Students at Soehl Middle School working on a prototype for a small rocket during a session where they learned about 3-D printing and careers in advanced manufacturing.
By Gary Miller
A 3-D printer can create just about anything – including an opportunity for middle school students to envision a new future.
About two dozen students gathered in the Soehl Middle School cafeteria on Dec. 20 to see a 3-D printer in action, creating a small plastic rocket for a board game. The session was part of an ongoing program to allow them to learn of career pathways in advanced manufacturing.
The students were tasked with coming up with new designs for the little rocket, using simple materials including cardboard tubes, pipe cleaners and construction paper.
“Hopefully an activity like this kind of lights that spark and they can take it and run with it on their own,” said Principal Richard Molinaro. “They can find classmates they can share these ideas with, and hopefully even share these ideas with their parents and say, ‘This is something I’m really interested in, I had a lot of fun doing it,’ and hopefully they can pursue it beyond what we did here today.”
The program was led by Joe Hudicka, who runs Fizzee Labs along with his wife, Lora, and kids Joey, 15, and Heidi, 10 – all of whom took part in the program. Joey, who explained the workings of the 3-D printer to the students and visitors, said the program is meant to help students “unlock their creative potential.”
The students, as well as parents who visited for the day, worked in small groups to come up with alternative designs for small plastic rockets that the 3-D printer was creating for a board game called “Launch” that the Hudickas created. Each group was given a specific material it could use to create their prototype. But they were also given Fizzee Labs “money” and were encourage to barter or buy material from other groups.
“You’ll notice when you move from table to table that you’ll now see a blend,” Joe Hudicka said as the students were working on their prototypes. “This table has their pipe cleaners and paper, but it also has some clay. Clearly, they were able to work out a deal with the clay table. So you’ll see a mix. When they opened up their bags, they all had different materials.”
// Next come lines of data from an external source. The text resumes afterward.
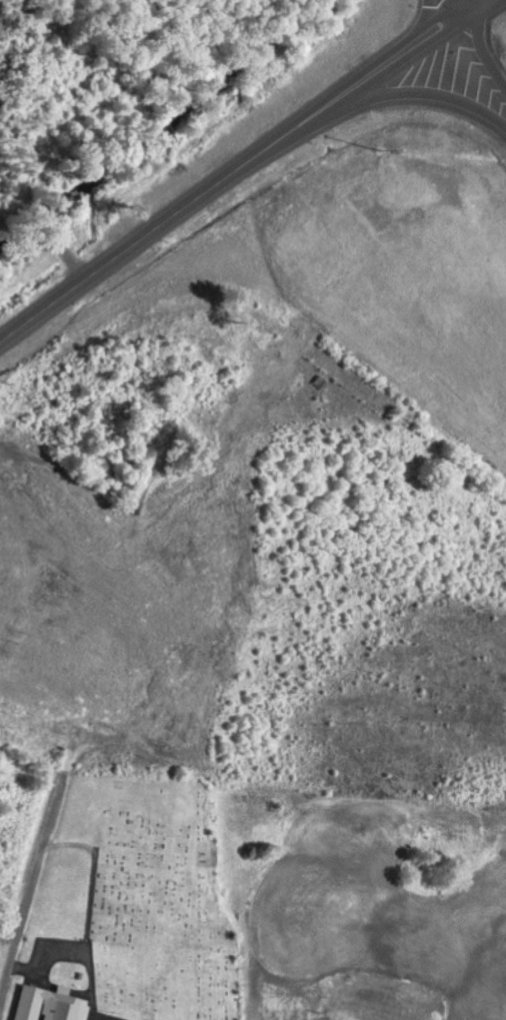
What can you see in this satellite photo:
road: (441, 12)
road: (476, 66)
road: (419, 92)
road: (241, 168)
road: (81, 712)
park: (153, 905)
park: (0, 944)
road: (6, 984)
building: (53, 1005)

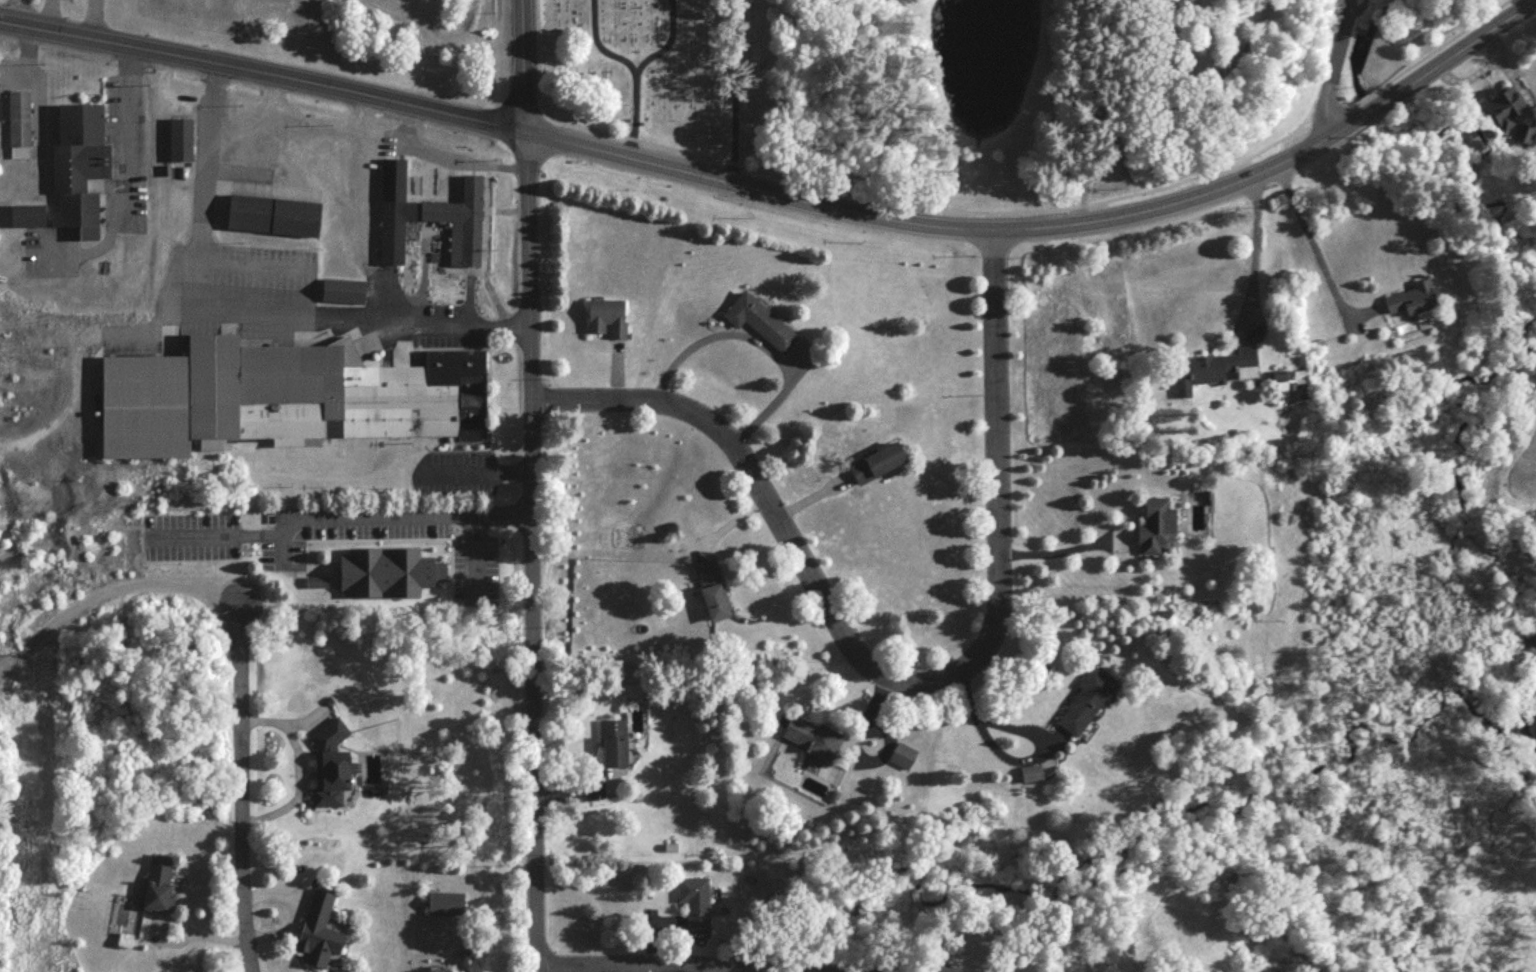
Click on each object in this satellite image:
park: (878, 1)
road: (8, 14)
road: (42, 17)
road: (86, 21)
road: (661, 43)
road: (592, 44)
road: (531, 60)
road: (1423, 61)
road: (524, 68)
road: (1330, 71)
park: (664, 73)
road: (263, 78)
park: (1065, 89)
road: (728, 92)
road: (486, 102)
road: (274, 106)
building: (1505, 106)
road: (513, 109)
road: (625, 115)
building: (15, 119)
road: (410, 130)
building: (176, 138)
road: (371, 140)
building: (77, 164)
road: (124, 177)
road: (921, 207)
road: (362, 212)
building: (25, 213)
building: (268, 214)
building: (427, 218)
road: (1053, 232)
road: (1251, 259)
road: (1320, 260)
building: (339, 290)
building: (1410, 297)
building: (602, 315)
road: (240, 317)
building: (759, 320)
road: (752, 339)
building: (1214, 365)
road: (614, 369)
building: (280, 395)
building: (876, 461)
road: (812, 493)
road: (337, 517)
road: (724, 524)
building: (1158, 524)
road: (1064, 547)
road: (698, 548)
road: (531, 553)
building: (386, 570)
road: (111, 586)
building: (712, 588)
road: (896, 677)
building: (1084, 699)
building: (809, 737)
building: (613, 742)
road: (846, 752)
building: (899, 754)
road: (1008, 757)
building: (331, 767)
road: (293, 768)
building: (1027, 772)
building: (1032, 780)
road: (240, 783)
road: (588, 790)
building: (157, 882)
road: (295, 898)
building: (445, 902)
building: (693, 902)
road: (288, 912)
building: (317, 929)
road: (158, 940)
road: (671, 966)
building: (942, 969)

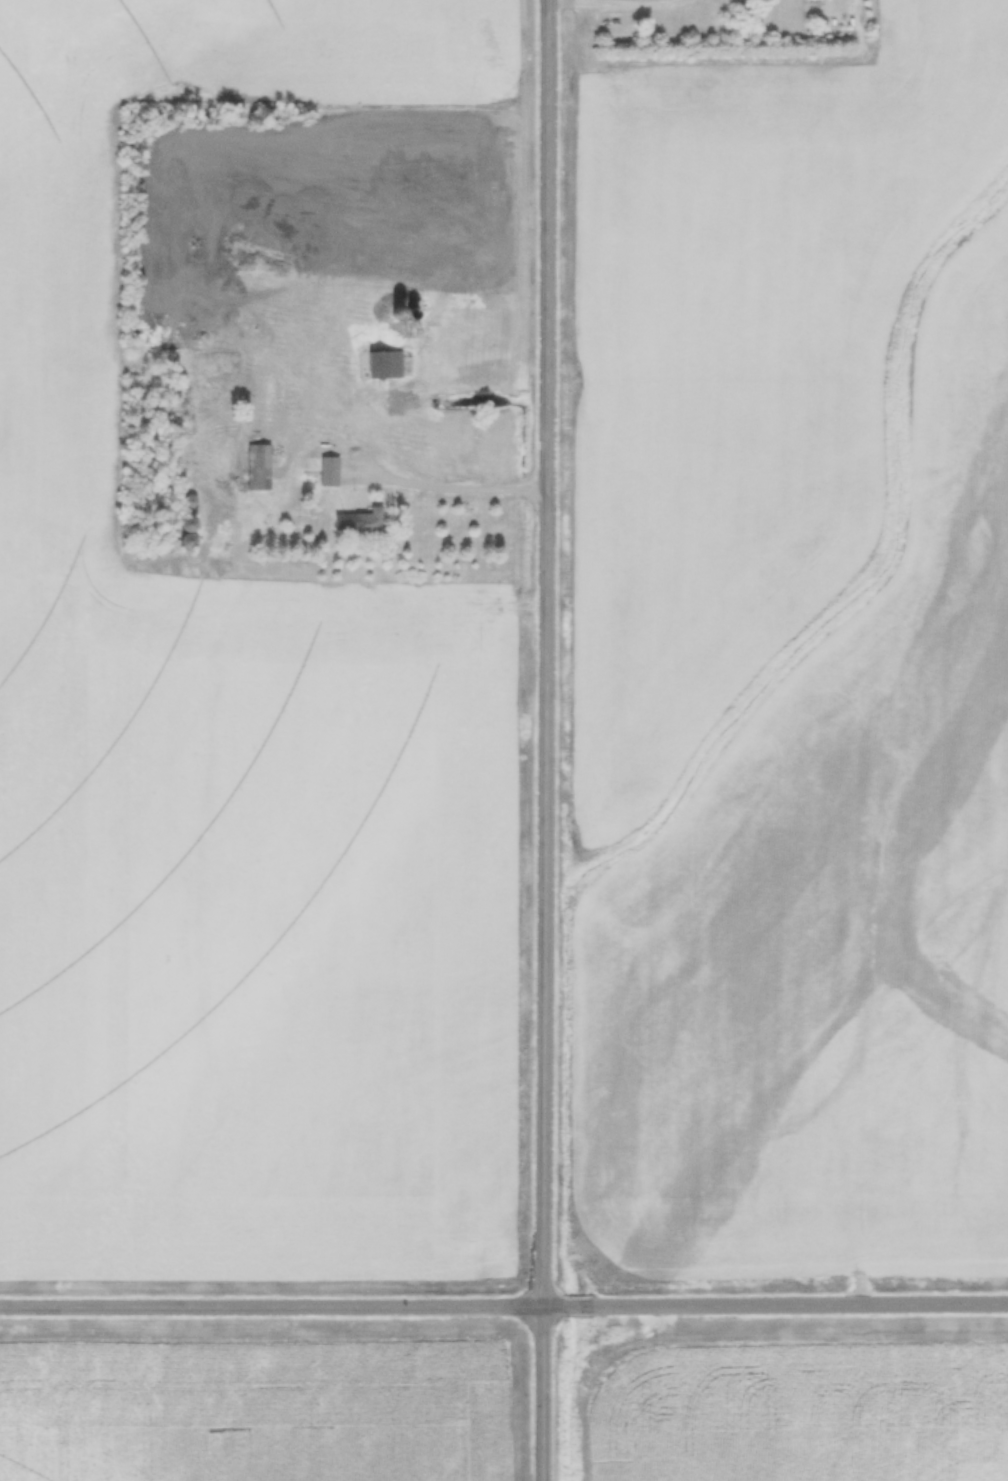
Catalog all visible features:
road: (613, 2)
building: (417, 239)
building: (382, 362)
building: (260, 464)
building: (327, 469)
road: (464, 490)
building: (246, 497)
building: (358, 519)
road: (545, 740)
road: (504, 1310)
Students were given an hour to create their prototypes, which is about how long it took the 3-D printer to create one of the original plastic rocket pieces. When they were done, representatives of each group explained their design.
“It got their minds thinking, and hopefully they’re going to take this knowledge and carry it into high school and beyond,” Molinaro said.
Hudicka talked to the students about the practical aspects of science. He took the familiar concept of STEAM (science, technology, engineering, arts, and math) and changed it to ESSTEAM by adding economics and sociality.
“Those are the how’s and the why’s,” he told them.
He also got the students’ attention by asking them if they knew in what state mass manufacturing got its start. “I’ll give you a hint,” he said. “You kind of go to school there.”
The session was part of state Department of Education program to help students explore science, engineering, math, information technology, and advanced manufacturing. The same Soehl students also took part in a program in June at Kean University to explore those areas.
“So we have this event to continue with the advanced manufacturing,” said Lori Howard, communications director for the Department of Education’s Division of Teaching and Learning. “That’s something they really need to do hands-on to learn more about that and what they need to do to pursue different types of careers. It’s increasing their exposure. It’s nice to build up something we did, so it’s not just a one-stop thing.”
Also participating in the program was Joshua Miller, an engineering student at Montclair State University who helped the Hudickas in developing their board game, which is aimed at young entrepreneurs. He told the Soehl students about the academic path he followed to set his sights on 3-D printing and advanced manufacturing – after initially wanting to be a musician.
Glen Barlics, of Inman Molding and Manufacturing in Rahway, spoke to the students about what comes next in the process after a piece is designed and created by a 3-D printer. Molds must be created to mass produce an item, he told them. Hudicka pointed out that it would take years if every individual rocket had to be produced by the 3-D printer.
“What I saw today was students and parents working together on an ingenious idea,” Molinaro said. “They were learning how things get manufactured, putting their ideas together, building rocket ships from household items, learning how to barter with each other from group to group – it was an excellent activity.”
The students who took part are: Michael Albuquerque, Lauren Almeida, Ekeoma Amadi, Joseph Argueta, Tatiana Burke, Eddy Charles, Gabriella Cieza, Marwin Clavijo, Kayla Delbrune, Brielle Ellis, Jorge Flechas, Claryssa Forde, Natalie Giraldo, Richard Gyan, Shekinah McIntyre, Abigail Meima, Brandon Miller, Paolo Nolasco, Victoria Pirgo, Abel Porras, Samantha Pugliese, Giselle Riera Torres, Rocio Santiago, Karla Suzarez, Victoria Tomczyk, Olga Lopez Valladares and Omar Yanes.